Dem stehen Ruhe, Einfachheit, Wiederholung und Aufmerksamkeit entgegen, die meditative Wahrnehmungsverschärfung, die ein Ritual – allen voran die Teezeremonie – einfordert. Im Grunde schreibt Han ein Buch über Achtsamkeitspraxis. Wo die ständige Reizüberflutung und Erregung, die Jagd nach Kreativität und Innovation eine „Kommunikation ohne Gemeinschaft“ bewirke, brächten Rituale eine „Gemeinschaft ohne Kommunikation“ hervor, in der sich alle Mitglieder auch ohne Worte verstünden.

 

Mit Ritualen meint Han alles, was durch Symbole und Regeln ein übergeordnetes System schafft, in dem der Mensch sich zu Hause fühlt – von Glaube und Kunst über Verführung und Spiel bis hin zum Kampf. Der Drohnenkrieg als ultimativ abstrakter Tötungsvorgang entspreche dem additiven, schnelllebigen Credo des Kapitalismus, während der Kampf zu früheren Zeiten strengen Spielregeln unterlag.

 

Oder die auf Informationsgehalt oder spontane Gefühlsregungen reduzierte Sprache: Sie lasse keinen Raum mehr für Poesie und Zweideutigkeiten. „Wo der Narzissmus wütet, verschwindet das Spielerische aus der Kultur. Der Zwang der Arbeit und Leistung verschärft die Profanierung des Lebens.“

 

Eines seiner besten Beispiele für die Symbolentleerung in unserer Zeit sind Tattoos: „Sie verweisen nur noch auf die Einzigartigkeit ihres Trägers.

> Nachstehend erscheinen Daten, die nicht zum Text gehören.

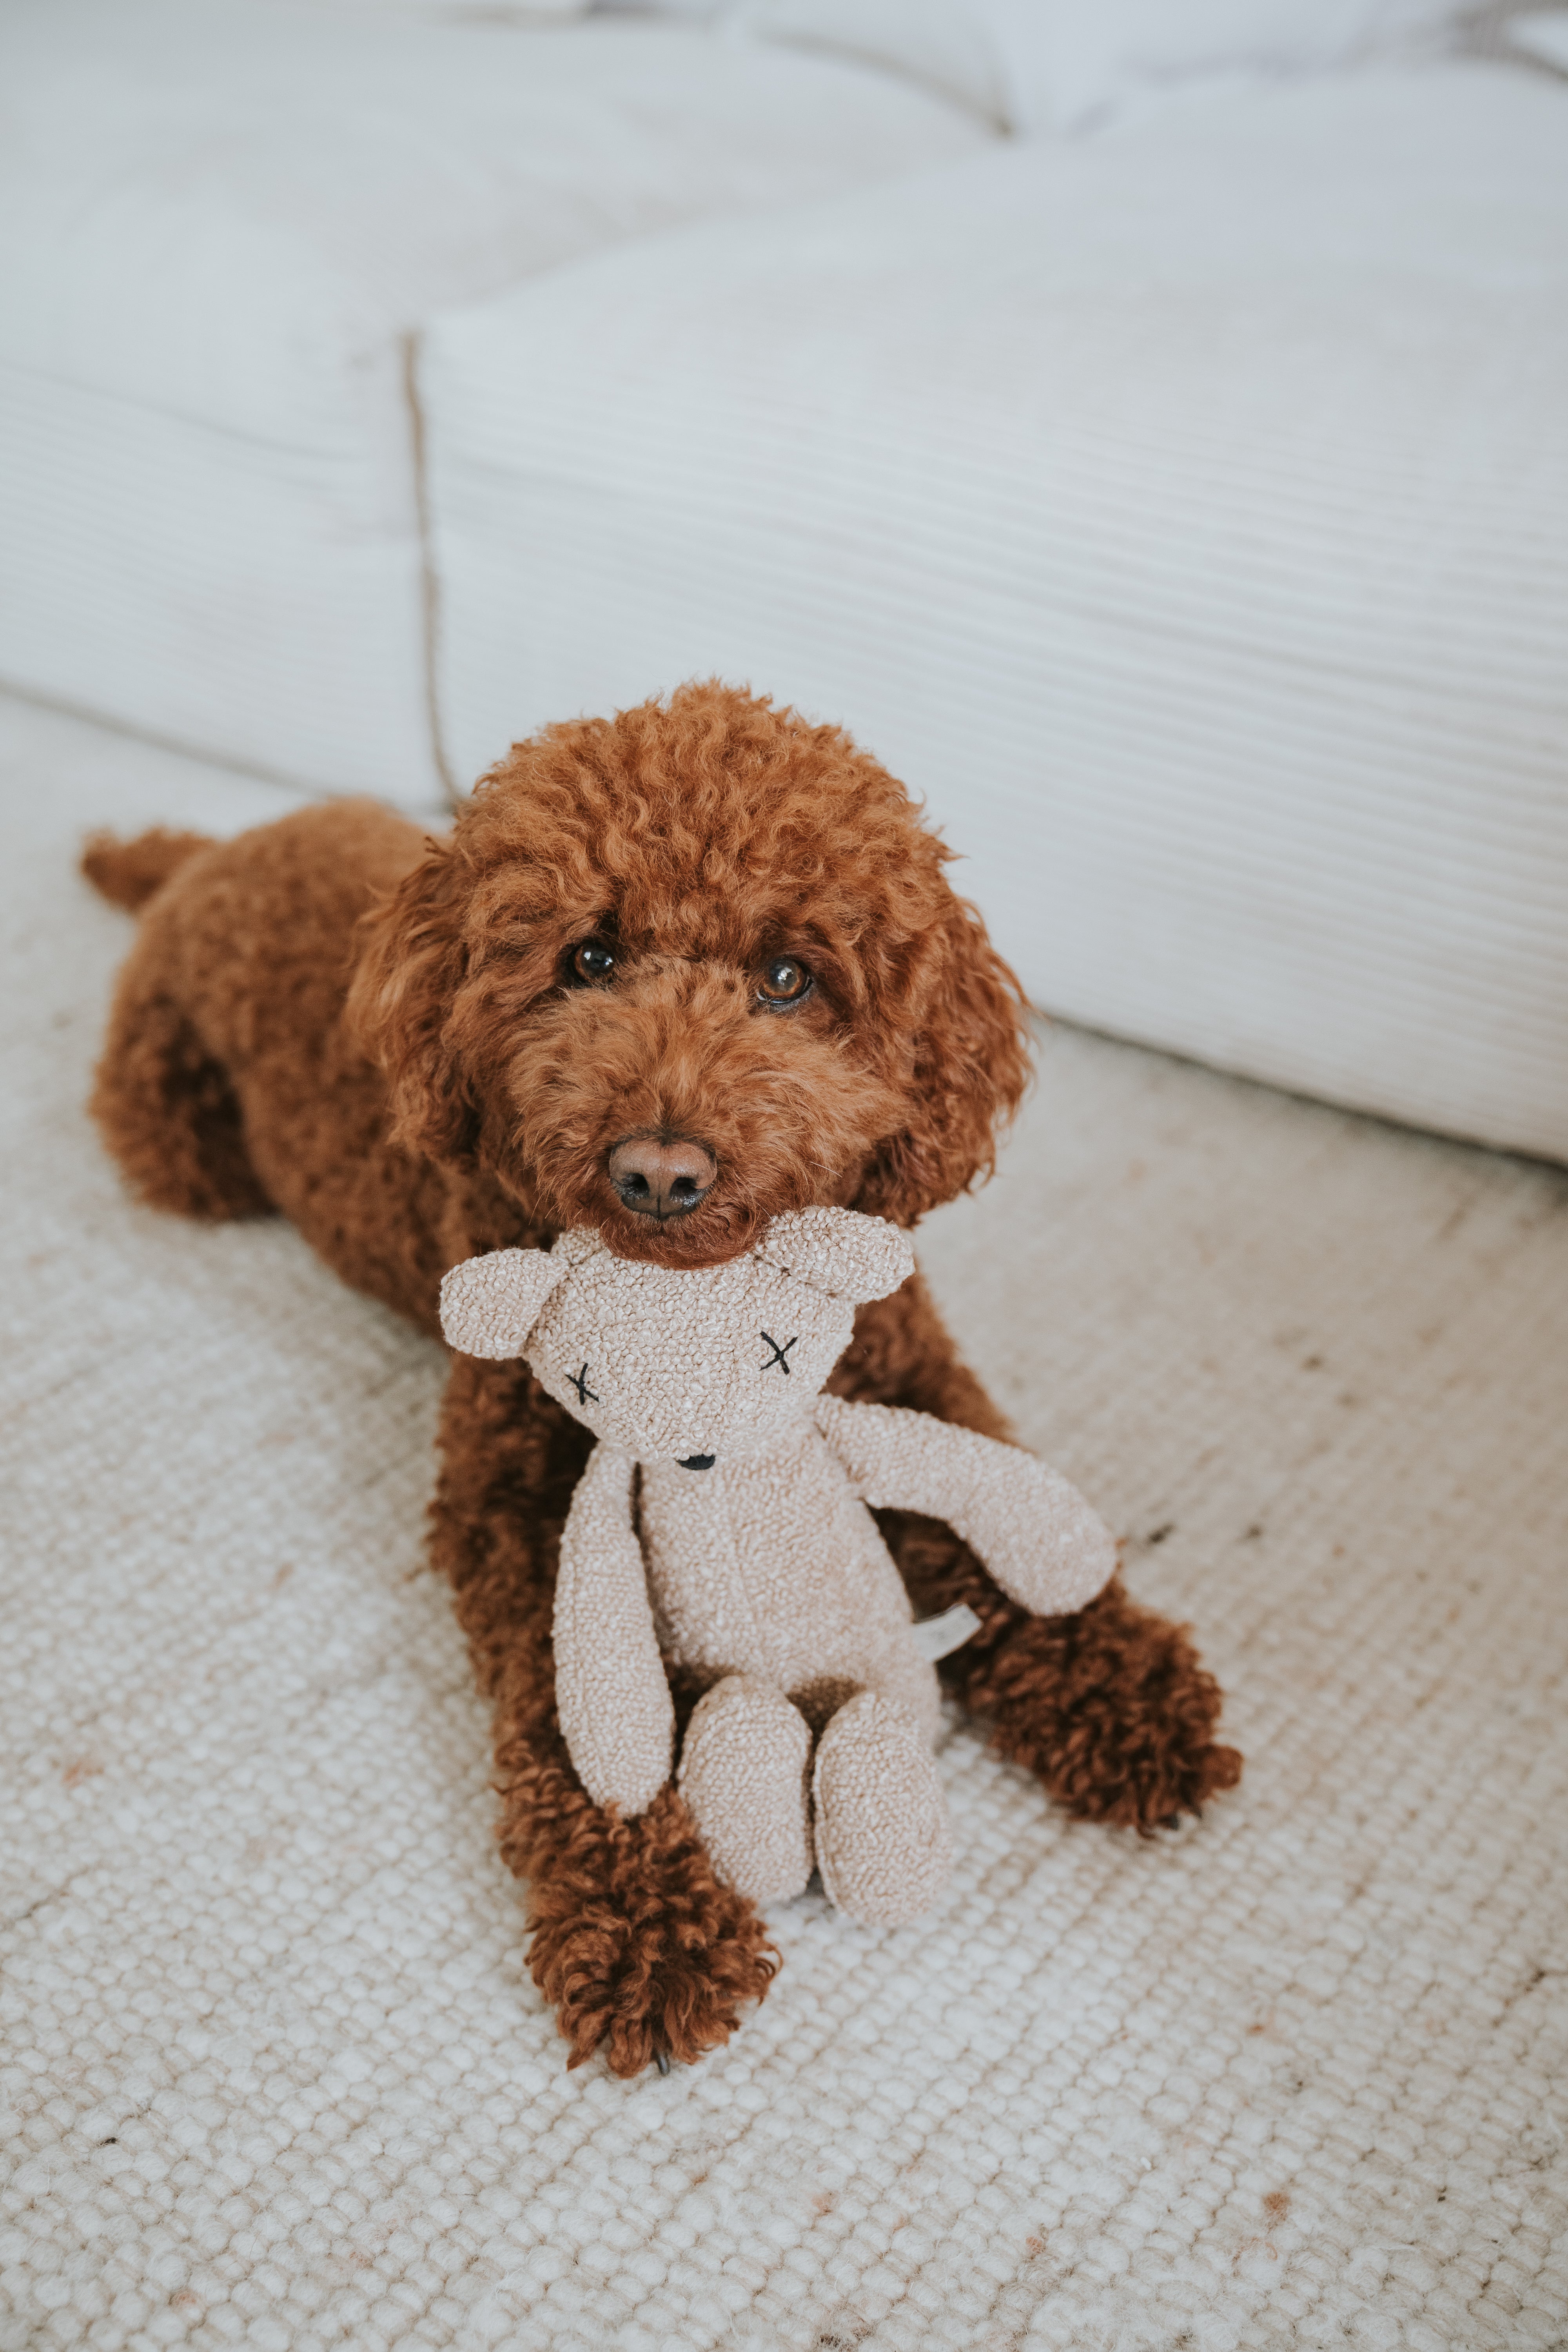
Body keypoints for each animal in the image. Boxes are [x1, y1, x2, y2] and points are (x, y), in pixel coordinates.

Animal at [85, 682, 1241, 2079]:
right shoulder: (518, 1508)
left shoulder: (905, 1365)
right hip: (181, 1145)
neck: (700, 1293)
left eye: (789, 977)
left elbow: (999, 1520)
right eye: (587, 960)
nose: (659, 1171)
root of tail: (208, 855)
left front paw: (1127, 1693)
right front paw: (646, 1929)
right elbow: (577, 1714)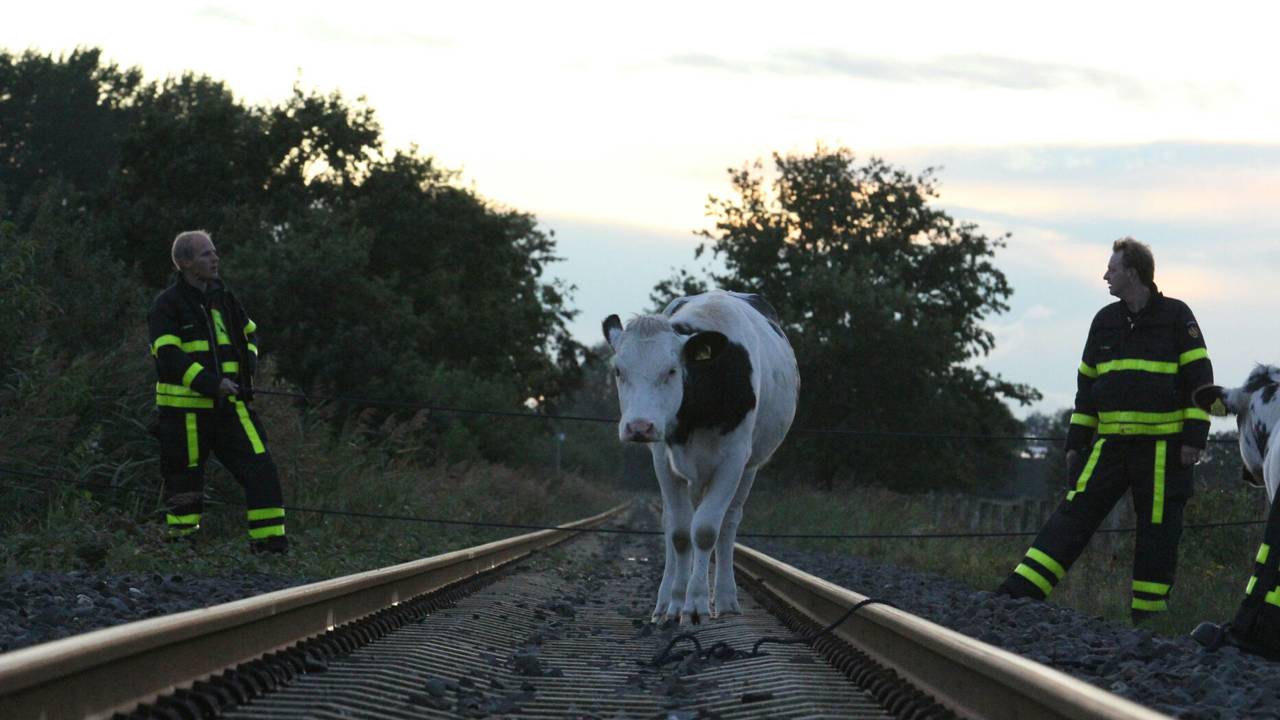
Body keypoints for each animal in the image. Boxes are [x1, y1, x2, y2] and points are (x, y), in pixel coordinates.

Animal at [602, 290, 799, 625]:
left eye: (672, 370)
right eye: (619, 371)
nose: (639, 427)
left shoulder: (735, 459)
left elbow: (706, 531)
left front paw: (695, 604)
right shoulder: (663, 461)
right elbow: (681, 533)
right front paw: (676, 604)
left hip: (750, 467)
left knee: (728, 523)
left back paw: (725, 598)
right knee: (671, 522)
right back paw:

Der Körper ist hier weder rituelle Bühne noch Projektionsfläche, sondern eine Werbefläche. Die neoliberale Hölle des Gleichen wird von tätowierten Klonen bewohnt.“ Ein klassischer Han-Satz, provokant und ultimativ, mit einer Prise Misanthropie.

 

Erstaunlich bei diesem Büchlein ist auch die Erkenntnis, wie wenig bisher gesprochen wurde über das Misstrauen gegenüber ritualisierten Interaktionsformen. Dass heute spontane Impulse als authentisch und somit als positiv besetzt gelten, wird zwar mit Sorge gesehen, sobald es um die Auswirkungen in sozialen Netzwerken geht. Doch warum das so ist und welche Verhaltensregeln heute fehlen, die bis vor Kurzem noch galten, wird nicht groß debattiert.

 

Han dagegen stellt unserem System die Diagnose einer brutalen Formfeindlichkeit aus, die Alltag, Politik und Kunst mit einem tödlichen Keim infiziert hat. „Der narzisstische Authentizitätskult macht uns blind gegenüber der symbolischen Kraft der Formen, die einen nicht unerheblichen Einfluss auf die Gefühle und Gedanken ausübt. Denkbar ist eine rituelle Wende, in der wieder der Vorrang der Formen gilt.“

 

Es ist eine Sehnsucht nach Behutsamkeit, die aus solchen Worten spricht – gegenüber dem Menschen und seiner Umgebung und gegenüber der Schönheit der Welt.